Beide Ċirkewwa-Wracks erfordern Advanced Open Water als Minimum. Für vollständige Penetration des Karwela-Innenraums wird eine PADI-Wreck-Diver-Spezialisierung empfohlen. Den Tauchshop-Vergleich Malta für Betreiber lesen, die regelmäßige Ċirkewwa-Trips anbieten.


Tauchplanung für das P29

Vor dem P29-Tauchgang sind diese Ressourcen nützlich:

Tatsächliche Tiefenplanung: Der Kiel des P29 liegt bei 35 m. Ein Nicht-Dekompressionsgang auf 35 m mit Luft gibt 14 Minuten Grundzeit in dieser Tiefe (nach PADI-Recreational-Dive-Planner-Tabellen). Die meisten Taucher verbringen den Großteil des Tauchgangs bei 15–25 m und besuchen den 35-m-Kiel nur kurz, was die Gesamttauchzeit erheblich verlängert. Ein realistischer P29-Tauchplan könnte sein: 10 Min. bei 35 m → Aufstieg auf 22 m für 20 Min. → Aufstieg auf 15 m für 10 Min. → 5-minütiger Sicherheitsstopp. Gesamte Tauchzeit: ca. 45 Minuten.

Nitrox-Planung: Mit EANx 32 (32 % Sauerstoff) beträgt die äquivalente Lufttiefe bei 35 m 29 m (PADI-Nitrox-Formel). Das gibt eine Nicht-Dekompressions-Zeit bei 29 m: 20 Minuten, verglichen mit 14 Minuten mit Luft — eine sinnvolle Steigerung für Grundzeit am Kiel.

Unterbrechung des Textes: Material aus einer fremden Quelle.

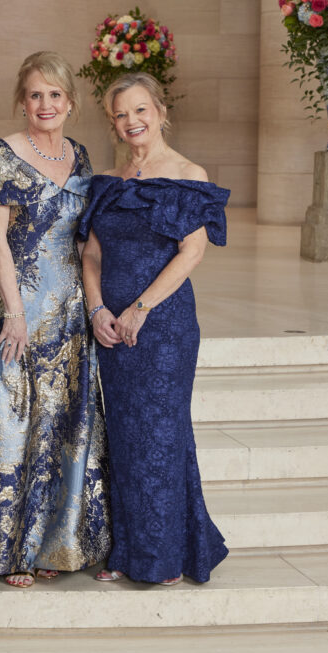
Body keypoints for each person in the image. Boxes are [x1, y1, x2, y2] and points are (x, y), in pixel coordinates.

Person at [80, 71, 229, 586]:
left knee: (161, 435)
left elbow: (193, 251)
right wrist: (98, 309)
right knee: (123, 435)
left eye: (140, 110)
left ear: (161, 112)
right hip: (110, 326)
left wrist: (140, 308)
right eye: (121, 114)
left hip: (162, 326)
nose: (131, 121)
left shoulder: (189, 174)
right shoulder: (108, 181)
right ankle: (126, 552)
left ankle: (164, 557)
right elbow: (91, 252)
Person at [0, 51, 111, 588]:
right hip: (16, 308)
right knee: (14, 424)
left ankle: (55, 544)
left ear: (71, 104)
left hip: (69, 311)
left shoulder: (80, 156)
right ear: (22, 101)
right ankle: (10, 551)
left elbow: (85, 239)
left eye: (55, 95)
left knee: (63, 425)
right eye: (35, 95)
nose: (45, 104)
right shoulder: (3, 153)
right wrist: (14, 313)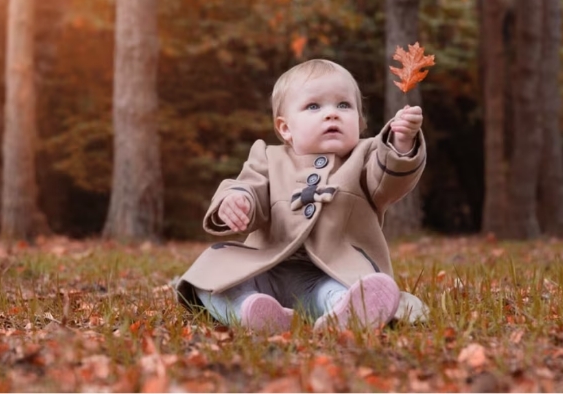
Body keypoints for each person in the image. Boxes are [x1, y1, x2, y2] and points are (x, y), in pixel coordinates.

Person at [176, 59, 428, 333]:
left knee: (337, 292)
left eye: (344, 105)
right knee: (211, 276)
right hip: (266, 270)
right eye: (314, 106)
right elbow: (250, 186)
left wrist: (401, 143)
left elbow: (390, 181)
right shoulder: (269, 157)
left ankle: (345, 312)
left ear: (360, 120)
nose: (332, 114)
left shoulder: (366, 156)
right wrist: (237, 201)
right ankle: (249, 311)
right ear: (285, 128)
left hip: (332, 273)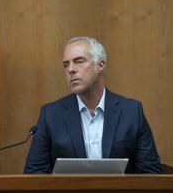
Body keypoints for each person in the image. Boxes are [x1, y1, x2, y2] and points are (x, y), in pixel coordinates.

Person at [24, 36, 161, 174]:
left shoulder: (131, 112)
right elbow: (34, 173)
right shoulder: (51, 115)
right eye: (66, 65)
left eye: (79, 61)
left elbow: (151, 173)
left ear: (100, 65)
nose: (70, 69)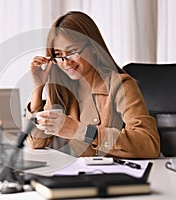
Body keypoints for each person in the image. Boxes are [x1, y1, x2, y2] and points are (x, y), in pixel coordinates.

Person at [26, 11, 160, 158]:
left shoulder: (120, 85)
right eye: (58, 55)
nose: (65, 62)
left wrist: (81, 131)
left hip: (113, 176)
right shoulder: (61, 90)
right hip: (78, 175)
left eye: (72, 51)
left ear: (94, 48)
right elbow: (36, 142)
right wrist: (38, 87)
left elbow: (149, 143)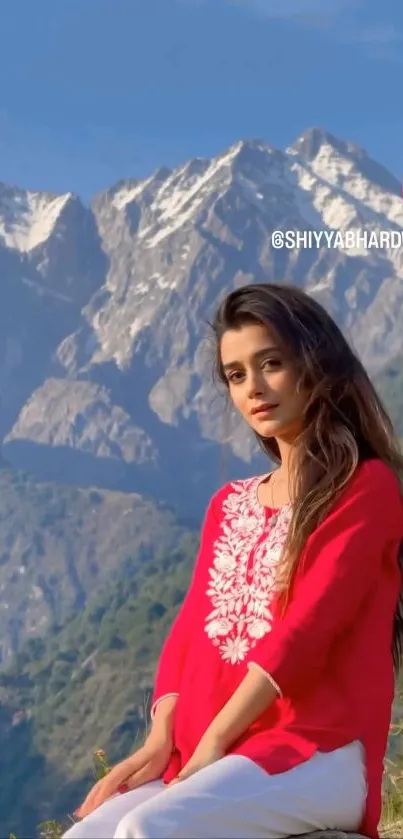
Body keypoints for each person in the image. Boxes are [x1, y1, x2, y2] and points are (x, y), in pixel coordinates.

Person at [63, 282, 403, 839]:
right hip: (221, 756)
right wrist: (161, 741)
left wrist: (216, 742)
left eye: (271, 363)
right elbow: (190, 629)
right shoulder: (230, 503)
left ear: (316, 365)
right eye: (237, 375)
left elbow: (307, 629)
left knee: (148, 830)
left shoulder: (365, 487)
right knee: (87, 836)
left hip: (318, 752)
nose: (255, 388)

Tauchcomputer: Unbedingt erforderlich. Bei Mehrniveau-Tauchgängen nicht allein auf Tabellen verlassen. Ein Tauchcomputer, der das tatsächliche Tiefenprofil verfolgt, gibt erheblich mehr Tauchzeit als eine Eintiefen-Tabellenberechnung — besonders relevant für das P29 mit seinem ausgeprägten Mehrniveau-Profil.

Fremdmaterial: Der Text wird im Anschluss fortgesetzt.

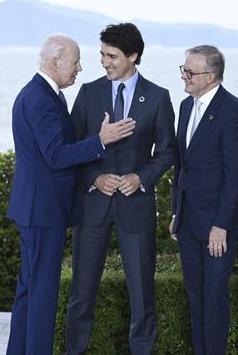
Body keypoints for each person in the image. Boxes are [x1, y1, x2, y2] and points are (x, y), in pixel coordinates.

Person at [6, 34, 135, 355]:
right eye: (75, 61)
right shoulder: (40, 99)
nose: (80, 68)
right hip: (42, 211)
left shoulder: (42, 94)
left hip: (36, 210)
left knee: (29, 290)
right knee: (41, 294)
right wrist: (100, 140)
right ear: (54, 62)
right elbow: (56, 155)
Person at [65, 23, 176, 355]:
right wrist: (95, 178)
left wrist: (140, 178)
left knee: (142, 294)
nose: (104, 61)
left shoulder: (158, 97)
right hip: (94, 206)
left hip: (135, 207)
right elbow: (72, 149)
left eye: (111, 55)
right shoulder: (88, 93)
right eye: (102, 54)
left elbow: (169, 152)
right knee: (81, 293)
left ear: (133, 56)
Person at [169, 45, 238, 355]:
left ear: (212, 76)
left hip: (218, 225)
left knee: (214, 295)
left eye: (191, 72)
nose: (184, 76)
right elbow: (182, 167)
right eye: (183, 69)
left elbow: (235, 175)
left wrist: (221, 225)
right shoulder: (186, 106)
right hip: (189, 221)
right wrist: (177, 213)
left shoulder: (233, 111)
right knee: (195, 295)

DAN-Mitgliedschaft (Divers Alert Network): Wer auf Malta unabhängig taucht, profitiert von einer DAN-Europe-Mitgliedschaft, die Notfallevakuierungsversicherung und Zugang zur nächsten Druckkammer bietet (Mater Dei Hospital, Msida, ca. 30 Minuten per Auto von Mellieħa). Die DAN-24-Stunden-Notfallhotline lautet +39 06 4211 685. Eine Jahresmitgliedschaft kostet weniger als eine Flasche Nitrox und schützt auf jedem Malta-Tauchgang.